→ **ACTIVITY**
In the entries below, find the lines that contain the word "root" and copy them.

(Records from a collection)

○ ○ ○ ○ ○

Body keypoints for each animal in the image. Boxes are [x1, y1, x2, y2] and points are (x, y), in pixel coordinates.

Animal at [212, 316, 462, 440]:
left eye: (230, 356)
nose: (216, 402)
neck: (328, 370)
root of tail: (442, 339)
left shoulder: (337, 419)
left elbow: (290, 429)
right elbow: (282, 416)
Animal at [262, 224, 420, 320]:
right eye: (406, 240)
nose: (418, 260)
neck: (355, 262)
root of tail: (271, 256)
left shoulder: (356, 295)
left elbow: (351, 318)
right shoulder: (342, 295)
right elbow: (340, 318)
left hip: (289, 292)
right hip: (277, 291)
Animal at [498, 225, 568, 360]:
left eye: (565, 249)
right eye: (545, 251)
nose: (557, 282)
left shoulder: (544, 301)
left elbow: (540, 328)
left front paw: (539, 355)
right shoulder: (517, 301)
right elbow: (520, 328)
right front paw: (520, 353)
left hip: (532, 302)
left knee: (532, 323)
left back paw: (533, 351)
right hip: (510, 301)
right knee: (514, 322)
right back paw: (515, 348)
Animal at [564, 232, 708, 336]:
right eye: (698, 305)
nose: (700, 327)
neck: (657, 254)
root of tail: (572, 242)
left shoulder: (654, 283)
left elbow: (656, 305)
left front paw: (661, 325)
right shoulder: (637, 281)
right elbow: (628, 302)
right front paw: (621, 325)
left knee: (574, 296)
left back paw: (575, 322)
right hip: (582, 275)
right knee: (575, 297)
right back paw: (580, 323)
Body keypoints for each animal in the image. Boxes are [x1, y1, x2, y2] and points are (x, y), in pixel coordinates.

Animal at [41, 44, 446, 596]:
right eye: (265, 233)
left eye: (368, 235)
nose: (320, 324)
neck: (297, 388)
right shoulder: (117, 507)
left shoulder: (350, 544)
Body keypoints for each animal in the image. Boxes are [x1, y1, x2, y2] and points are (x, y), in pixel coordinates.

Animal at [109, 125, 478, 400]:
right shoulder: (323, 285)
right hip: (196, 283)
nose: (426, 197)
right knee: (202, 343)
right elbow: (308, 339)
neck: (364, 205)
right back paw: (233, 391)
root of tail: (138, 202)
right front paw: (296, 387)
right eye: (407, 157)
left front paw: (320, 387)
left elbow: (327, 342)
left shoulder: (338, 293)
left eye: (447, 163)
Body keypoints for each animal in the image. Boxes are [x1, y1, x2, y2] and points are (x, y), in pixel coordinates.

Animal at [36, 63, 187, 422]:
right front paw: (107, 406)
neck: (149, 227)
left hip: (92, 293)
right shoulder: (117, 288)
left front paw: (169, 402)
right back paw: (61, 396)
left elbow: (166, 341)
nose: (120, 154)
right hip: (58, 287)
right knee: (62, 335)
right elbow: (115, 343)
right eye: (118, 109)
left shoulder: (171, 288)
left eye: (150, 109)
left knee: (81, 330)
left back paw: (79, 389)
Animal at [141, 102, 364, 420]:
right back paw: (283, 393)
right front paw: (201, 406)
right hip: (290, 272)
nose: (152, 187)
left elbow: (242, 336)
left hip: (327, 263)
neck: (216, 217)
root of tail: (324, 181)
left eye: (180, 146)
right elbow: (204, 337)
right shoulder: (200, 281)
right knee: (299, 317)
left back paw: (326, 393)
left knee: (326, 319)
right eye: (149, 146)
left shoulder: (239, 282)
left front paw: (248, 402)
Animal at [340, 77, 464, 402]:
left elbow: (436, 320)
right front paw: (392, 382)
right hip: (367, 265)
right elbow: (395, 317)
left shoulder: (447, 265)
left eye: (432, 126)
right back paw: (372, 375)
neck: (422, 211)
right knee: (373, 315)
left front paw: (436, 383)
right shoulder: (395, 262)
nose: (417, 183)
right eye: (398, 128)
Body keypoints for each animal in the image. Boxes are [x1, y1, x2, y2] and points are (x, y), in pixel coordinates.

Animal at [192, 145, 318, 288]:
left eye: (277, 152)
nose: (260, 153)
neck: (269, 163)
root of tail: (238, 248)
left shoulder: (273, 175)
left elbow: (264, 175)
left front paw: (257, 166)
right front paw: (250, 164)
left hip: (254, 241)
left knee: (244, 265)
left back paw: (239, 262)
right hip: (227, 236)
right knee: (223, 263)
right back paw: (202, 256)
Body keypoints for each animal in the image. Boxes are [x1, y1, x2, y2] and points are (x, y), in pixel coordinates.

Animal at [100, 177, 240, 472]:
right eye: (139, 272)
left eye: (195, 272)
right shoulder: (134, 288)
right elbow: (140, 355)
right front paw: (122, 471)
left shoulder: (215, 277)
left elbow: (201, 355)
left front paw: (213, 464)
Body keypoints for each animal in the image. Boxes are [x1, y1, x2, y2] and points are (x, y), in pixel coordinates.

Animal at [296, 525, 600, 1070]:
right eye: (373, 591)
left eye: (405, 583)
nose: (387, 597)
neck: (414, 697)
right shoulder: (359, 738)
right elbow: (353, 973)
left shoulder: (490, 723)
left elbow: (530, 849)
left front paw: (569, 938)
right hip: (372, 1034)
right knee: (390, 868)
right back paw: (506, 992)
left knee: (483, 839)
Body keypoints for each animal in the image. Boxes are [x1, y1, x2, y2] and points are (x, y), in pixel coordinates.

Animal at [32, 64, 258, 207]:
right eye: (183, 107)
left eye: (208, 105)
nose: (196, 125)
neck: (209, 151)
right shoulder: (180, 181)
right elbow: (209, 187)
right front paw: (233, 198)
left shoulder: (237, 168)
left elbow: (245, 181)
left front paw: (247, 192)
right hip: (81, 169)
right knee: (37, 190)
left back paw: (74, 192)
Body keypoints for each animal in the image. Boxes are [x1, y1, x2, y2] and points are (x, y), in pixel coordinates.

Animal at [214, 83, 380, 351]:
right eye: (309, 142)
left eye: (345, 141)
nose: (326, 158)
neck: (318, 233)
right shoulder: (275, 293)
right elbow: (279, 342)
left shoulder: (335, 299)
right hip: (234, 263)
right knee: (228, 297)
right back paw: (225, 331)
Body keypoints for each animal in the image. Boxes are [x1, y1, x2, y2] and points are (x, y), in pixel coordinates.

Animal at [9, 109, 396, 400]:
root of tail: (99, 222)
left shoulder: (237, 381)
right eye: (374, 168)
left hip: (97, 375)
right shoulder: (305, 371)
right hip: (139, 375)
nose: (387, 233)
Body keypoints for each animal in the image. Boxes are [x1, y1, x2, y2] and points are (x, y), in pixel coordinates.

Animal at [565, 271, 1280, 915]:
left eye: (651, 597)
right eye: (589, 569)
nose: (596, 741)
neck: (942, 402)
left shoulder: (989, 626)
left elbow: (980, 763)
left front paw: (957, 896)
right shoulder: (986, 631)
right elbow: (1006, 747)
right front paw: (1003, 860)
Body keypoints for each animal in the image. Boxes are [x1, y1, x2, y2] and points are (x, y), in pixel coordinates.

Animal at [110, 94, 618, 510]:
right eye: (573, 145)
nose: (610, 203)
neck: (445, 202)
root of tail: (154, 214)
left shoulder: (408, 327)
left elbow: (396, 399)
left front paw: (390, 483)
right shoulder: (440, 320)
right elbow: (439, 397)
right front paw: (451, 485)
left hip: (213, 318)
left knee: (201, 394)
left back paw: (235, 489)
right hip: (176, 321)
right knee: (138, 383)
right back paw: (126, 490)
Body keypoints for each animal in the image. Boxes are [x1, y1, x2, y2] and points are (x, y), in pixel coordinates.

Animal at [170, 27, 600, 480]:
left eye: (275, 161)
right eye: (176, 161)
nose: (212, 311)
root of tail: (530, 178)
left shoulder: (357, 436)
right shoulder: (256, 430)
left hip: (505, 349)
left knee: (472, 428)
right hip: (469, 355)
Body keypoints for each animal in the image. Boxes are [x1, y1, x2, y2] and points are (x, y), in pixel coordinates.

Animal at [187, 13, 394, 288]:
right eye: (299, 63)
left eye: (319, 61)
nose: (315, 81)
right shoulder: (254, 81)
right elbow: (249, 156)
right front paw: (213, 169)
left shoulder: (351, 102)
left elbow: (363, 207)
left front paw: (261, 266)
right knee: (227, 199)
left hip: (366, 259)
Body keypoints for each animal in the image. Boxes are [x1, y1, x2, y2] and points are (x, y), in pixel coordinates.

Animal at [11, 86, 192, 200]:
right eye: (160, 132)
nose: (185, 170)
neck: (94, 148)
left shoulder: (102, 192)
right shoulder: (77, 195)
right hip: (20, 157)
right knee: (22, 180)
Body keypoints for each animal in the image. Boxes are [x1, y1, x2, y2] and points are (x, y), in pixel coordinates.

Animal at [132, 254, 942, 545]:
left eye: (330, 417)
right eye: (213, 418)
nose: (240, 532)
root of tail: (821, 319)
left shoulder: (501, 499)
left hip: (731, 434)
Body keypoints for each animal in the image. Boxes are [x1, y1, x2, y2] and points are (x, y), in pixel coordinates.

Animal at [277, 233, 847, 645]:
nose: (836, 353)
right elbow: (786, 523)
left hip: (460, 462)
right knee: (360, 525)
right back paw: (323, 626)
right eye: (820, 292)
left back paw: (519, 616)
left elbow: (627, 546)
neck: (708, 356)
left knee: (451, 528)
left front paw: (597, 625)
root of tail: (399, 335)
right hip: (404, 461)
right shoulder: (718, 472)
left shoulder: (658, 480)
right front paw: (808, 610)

○ ○ ○ ○ ○

→ **WRITTEN ANSWER**
root of tail: (442, 339)
root of tail: (271, 256)
root of tail: (572, 242)
root of tail: (138, 202)
root of tail: (324, 181)
root of tail: (238, 248)
root of tail: (99, 222)
root of tail: (154, 214)
root of tail: (530, 178)
root of tail: (821, 319)
root of tail: (399, 335)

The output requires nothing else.